Oracle Cloud Infrastructure (OCI) targets enterprise workloads, especially Oracle databases and applications. Oracle positions OCI as delivering 2× better compute price-performance than AWS. It is increasingly used by organizations modernizing mission-critical legacy systems.
Other Providers
Other notable cloud platforms include IBM Cloud, Tencent Cloud, Huawei Cloud, DigitalOcean, and Dell Technologies, each serving specific enterprise, developer, or regional needs.
What Next: How To Understand, Control, And Optimize Cloud Costs
The cloud makes it easy to build fast. It also makes it easy to overspend without noticing. Studies — including our own report show how companies waste up to 30% of their cloud budget on idle or forgotten resources.
Basic cloud tools often show totals or averages, not what’s driving cost. CloudZero goes deeper. It lets you see spend by customer, product, feature, environment, and team — across AWS, Azure, GCP, Kubernetes, Snowflake, Databricks, New Relic, and more.

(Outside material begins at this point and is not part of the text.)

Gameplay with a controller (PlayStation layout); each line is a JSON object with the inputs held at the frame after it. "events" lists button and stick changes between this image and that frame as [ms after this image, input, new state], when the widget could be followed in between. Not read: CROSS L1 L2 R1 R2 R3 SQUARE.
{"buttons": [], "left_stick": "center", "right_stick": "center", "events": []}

This level of visibility helps you decide where to reduce waste, where to invest, and how to scale efficiently, without perfect tagging.

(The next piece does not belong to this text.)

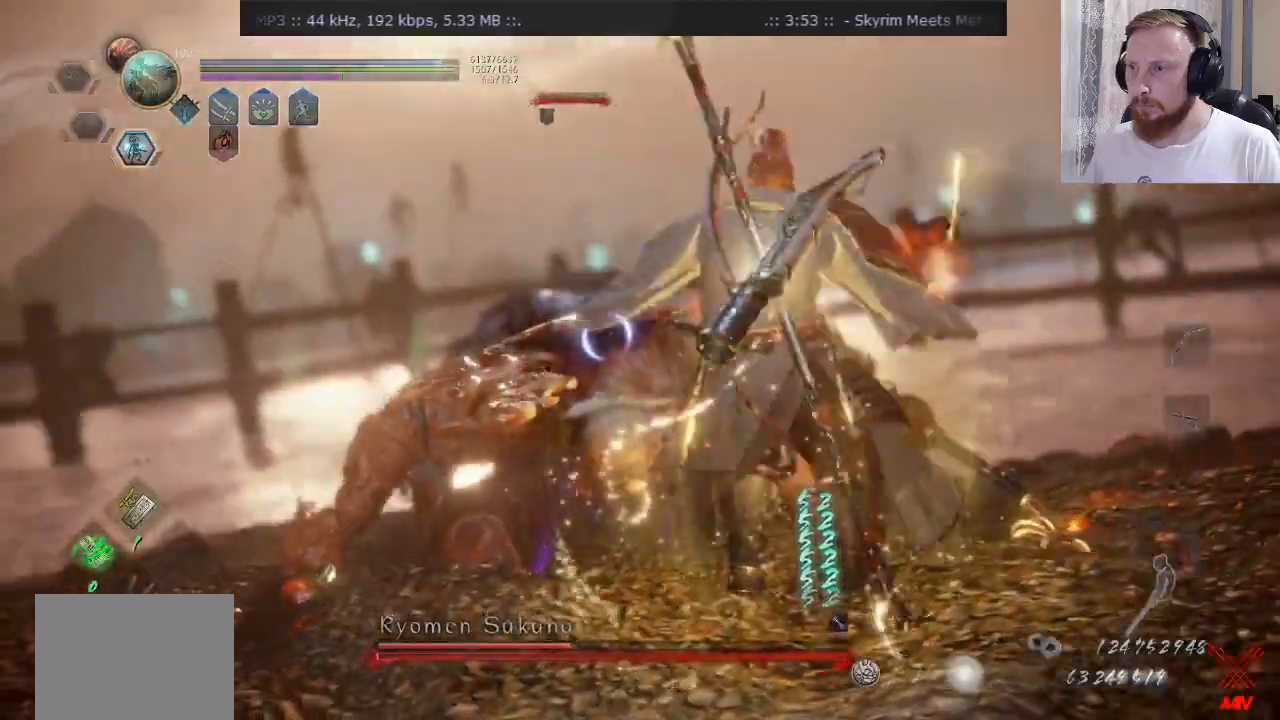
{"buttons": [], "left_stick": "center", "right_stick": "center", "events": []}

Want to take the next step? Here are helpful guides to explore:
- Cloud Strategy Guide: Build a clear cloud roadmap and align teams
- Cloud Cost Optimization Examples: Real ways companies cut waste and improved efficiency
And if you want to see how cost intelligence works in practice, get this demo today to see how we surface cost drivers, alert teams to anomalies, and more.
Cloud FAQs
What is cloud computing in simple terms?
Cloud computing means storing data and running software on remote servers rather than on your personal computer or phone. You access these cloud services over the internet, and the cloud provider manages the servers, security, and updates for you.
What are examples of the cloud?
Common cloud computing examples include streaming platforms like Netflix and Spotify, file storage like Google Drive and Dropbox, and productivity tools like Gmail, Slack, and Zoom. In each case, your files, settings, and apps live in the cloud—not on a single device—so you can access them anywhere.
Why is it called the cloud?
It’s called “the cloud” because diagrams used by engineers showed remote servers as a simple cloud-shaped symbol. Behind that symbol are real servers in data centers around the world. The “cloud” refers to accessing computing power and storage without seeing or managing the underlying hardware.
How does the cloud work?
The cloud works by hosting applications and data in large global data centers. When you log in through a browser or app, your device connects to servers that store your information, process requests, and send results back over the internet.